Proposed Mechanism of the Ag(I)/Persulfate-Catalyzed Arylation of Electron-deficient Pyridine

Under the conditions of the reaction, pyridine coordinates to Ag(I), followed by persulfate oxidation in the rate-limiting step. The resulting Ag(II)-pyridine complex oxidizes the arylboronic acid, producing an aryl radical, which can then add to the pyridinium ion leading to product. An off-cycle step is also involved outside of the desired pathway, in which the arylboronic acid is protodeboronated, leading to unwanted side products.
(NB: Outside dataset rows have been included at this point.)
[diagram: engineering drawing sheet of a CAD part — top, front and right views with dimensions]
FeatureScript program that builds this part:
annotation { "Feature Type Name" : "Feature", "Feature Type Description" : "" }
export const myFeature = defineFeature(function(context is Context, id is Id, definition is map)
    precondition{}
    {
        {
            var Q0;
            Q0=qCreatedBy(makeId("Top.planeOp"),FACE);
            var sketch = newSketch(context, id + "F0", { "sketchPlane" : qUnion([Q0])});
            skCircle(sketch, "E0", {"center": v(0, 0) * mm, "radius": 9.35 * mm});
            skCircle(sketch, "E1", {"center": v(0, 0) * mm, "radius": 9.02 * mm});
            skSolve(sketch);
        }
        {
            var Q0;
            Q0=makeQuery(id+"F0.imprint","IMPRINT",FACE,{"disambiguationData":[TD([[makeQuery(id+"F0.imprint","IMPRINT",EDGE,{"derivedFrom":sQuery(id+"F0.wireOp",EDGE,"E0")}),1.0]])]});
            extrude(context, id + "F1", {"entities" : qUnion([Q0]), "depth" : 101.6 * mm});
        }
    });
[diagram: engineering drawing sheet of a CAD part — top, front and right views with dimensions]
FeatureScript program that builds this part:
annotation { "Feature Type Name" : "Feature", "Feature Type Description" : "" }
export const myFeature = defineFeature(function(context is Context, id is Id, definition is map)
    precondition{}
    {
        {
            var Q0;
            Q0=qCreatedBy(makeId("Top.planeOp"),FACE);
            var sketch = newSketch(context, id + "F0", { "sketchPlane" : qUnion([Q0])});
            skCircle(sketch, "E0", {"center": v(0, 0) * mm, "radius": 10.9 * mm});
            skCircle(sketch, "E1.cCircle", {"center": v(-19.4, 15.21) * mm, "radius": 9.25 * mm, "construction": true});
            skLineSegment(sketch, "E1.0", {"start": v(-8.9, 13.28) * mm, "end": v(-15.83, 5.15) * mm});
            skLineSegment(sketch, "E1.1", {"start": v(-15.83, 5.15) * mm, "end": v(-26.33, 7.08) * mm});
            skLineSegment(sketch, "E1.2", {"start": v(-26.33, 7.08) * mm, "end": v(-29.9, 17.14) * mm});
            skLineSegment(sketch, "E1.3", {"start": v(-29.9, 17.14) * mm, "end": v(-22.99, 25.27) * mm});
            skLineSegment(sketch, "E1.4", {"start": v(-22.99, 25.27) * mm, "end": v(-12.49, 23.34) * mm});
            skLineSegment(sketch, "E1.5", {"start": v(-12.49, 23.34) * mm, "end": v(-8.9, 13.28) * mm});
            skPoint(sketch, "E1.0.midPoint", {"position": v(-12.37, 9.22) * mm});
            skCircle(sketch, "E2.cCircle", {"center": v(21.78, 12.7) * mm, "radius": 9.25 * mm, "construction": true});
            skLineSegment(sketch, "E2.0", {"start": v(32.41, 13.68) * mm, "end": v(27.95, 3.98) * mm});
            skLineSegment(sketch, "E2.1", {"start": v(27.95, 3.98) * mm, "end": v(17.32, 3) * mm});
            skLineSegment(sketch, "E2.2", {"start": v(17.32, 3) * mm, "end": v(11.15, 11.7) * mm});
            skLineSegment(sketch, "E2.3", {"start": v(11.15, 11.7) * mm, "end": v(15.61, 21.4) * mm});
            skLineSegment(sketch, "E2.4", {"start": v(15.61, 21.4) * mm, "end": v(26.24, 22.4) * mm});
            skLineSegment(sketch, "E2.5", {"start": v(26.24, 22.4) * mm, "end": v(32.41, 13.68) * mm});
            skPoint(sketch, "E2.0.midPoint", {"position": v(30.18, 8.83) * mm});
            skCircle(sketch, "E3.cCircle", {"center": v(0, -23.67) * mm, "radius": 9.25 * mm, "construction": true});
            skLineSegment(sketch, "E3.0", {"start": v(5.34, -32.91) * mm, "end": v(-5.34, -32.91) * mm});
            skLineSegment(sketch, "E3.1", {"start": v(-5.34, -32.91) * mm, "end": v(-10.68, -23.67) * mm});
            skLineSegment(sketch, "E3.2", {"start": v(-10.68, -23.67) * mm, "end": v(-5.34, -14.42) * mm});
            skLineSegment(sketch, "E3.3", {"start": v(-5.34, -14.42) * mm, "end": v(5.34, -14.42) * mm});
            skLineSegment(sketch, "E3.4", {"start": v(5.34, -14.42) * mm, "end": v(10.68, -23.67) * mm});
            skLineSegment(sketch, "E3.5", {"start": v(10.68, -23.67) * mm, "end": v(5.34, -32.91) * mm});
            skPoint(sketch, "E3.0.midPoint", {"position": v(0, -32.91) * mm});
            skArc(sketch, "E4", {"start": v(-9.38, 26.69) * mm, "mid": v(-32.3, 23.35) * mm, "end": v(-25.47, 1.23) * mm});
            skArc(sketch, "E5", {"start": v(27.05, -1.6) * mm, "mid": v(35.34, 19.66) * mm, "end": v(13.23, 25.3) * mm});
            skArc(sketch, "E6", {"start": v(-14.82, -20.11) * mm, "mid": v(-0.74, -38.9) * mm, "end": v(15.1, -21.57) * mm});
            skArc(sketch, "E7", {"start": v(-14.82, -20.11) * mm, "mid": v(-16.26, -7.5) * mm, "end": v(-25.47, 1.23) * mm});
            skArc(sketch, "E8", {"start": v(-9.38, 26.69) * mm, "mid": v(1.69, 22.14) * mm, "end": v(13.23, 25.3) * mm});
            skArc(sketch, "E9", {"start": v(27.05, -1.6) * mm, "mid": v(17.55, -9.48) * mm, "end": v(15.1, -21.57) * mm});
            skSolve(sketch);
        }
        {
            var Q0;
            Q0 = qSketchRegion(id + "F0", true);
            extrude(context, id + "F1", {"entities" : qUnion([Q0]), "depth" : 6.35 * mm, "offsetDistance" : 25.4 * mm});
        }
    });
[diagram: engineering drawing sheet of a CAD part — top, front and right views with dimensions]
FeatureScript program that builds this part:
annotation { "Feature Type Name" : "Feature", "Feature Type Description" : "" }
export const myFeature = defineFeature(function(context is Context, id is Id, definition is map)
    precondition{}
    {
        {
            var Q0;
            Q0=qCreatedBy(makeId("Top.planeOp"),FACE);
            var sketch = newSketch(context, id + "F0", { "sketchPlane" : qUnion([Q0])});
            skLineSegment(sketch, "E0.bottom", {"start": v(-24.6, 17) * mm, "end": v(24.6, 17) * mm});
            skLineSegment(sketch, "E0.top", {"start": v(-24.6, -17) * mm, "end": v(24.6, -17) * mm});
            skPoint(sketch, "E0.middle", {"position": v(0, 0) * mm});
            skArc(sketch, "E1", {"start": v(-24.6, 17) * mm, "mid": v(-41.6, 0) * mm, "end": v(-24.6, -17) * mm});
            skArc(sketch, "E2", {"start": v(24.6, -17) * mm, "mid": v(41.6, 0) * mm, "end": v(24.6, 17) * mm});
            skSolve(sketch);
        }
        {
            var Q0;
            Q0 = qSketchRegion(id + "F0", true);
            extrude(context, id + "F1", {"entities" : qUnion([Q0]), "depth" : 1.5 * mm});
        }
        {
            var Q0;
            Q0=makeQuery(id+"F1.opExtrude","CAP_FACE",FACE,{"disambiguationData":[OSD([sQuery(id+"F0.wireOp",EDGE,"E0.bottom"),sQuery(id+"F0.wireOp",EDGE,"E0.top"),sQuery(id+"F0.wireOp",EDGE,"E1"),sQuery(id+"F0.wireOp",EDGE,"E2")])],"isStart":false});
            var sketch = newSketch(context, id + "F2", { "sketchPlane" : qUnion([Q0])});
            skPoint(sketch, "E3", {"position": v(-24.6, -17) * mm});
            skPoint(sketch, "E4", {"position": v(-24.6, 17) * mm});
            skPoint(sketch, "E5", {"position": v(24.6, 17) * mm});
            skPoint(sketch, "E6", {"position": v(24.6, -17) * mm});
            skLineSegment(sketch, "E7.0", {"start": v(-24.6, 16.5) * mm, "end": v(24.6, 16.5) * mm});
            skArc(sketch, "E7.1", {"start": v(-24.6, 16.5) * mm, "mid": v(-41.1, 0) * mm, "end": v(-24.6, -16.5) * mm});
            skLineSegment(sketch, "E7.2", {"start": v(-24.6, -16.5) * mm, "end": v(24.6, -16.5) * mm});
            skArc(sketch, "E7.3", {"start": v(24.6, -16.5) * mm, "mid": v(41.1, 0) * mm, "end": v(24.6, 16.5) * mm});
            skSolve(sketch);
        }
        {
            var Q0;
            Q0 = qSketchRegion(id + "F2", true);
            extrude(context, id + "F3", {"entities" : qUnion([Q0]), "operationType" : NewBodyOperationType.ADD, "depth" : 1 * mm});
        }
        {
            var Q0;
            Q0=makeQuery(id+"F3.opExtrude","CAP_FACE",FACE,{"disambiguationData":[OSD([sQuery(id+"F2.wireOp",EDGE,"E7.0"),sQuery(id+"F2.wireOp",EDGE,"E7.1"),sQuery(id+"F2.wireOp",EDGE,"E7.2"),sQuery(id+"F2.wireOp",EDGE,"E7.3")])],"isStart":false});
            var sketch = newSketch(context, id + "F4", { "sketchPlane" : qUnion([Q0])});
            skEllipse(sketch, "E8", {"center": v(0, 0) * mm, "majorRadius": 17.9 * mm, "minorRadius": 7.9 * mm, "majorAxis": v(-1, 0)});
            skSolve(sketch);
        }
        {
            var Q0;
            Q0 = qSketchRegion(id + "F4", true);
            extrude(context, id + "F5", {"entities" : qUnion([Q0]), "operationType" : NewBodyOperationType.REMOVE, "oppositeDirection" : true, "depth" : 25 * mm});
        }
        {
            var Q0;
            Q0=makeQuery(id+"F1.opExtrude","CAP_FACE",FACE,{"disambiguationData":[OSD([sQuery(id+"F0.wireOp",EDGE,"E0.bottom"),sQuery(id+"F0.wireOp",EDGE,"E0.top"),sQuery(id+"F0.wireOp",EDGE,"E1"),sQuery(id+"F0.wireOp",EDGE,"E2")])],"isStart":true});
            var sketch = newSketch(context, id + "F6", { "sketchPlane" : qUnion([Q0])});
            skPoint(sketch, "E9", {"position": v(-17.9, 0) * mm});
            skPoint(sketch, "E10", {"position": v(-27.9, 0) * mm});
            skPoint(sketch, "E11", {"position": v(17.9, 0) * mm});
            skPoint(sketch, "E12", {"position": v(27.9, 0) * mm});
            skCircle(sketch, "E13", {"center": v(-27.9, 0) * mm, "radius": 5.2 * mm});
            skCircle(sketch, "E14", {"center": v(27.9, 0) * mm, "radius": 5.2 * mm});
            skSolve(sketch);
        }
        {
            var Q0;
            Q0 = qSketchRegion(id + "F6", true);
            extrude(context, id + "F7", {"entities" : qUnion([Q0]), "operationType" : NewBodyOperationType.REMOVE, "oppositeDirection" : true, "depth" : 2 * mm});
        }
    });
The mechanistic experiments described herein show an un-expected degree of complexity in the Ag(I)/persulfate-catalyzed cross-coupling of arylboronic acids and pyridines, information that could not otherwise be extracted from the use of simple empirical models or studies based on product distributions. The mechanism derived from spectroscopic and kinetic studies shows that Ag(I) is activated for reduction of persulfate and an off-cycle protodeboronation by pyridine. These results provide the key mechanistic insight that enables control of the off-cycle process thus providing higher efficiency and yield. In addition, literature precedent and evidence provided herein demonstrate that Ag(II) is the likely oxidant responsible for formation of aryl radicals from aryl boronic acids. While the studies presented clarify several mechanistic details of the Ag(I)/persulfate catalyzed cross-coupling of arylboronic acids and pyridines, the results may have impact in the design and refinement of other radical-based additions proceeding through catalytic oxidations mediated by Ag(I)/persulfate.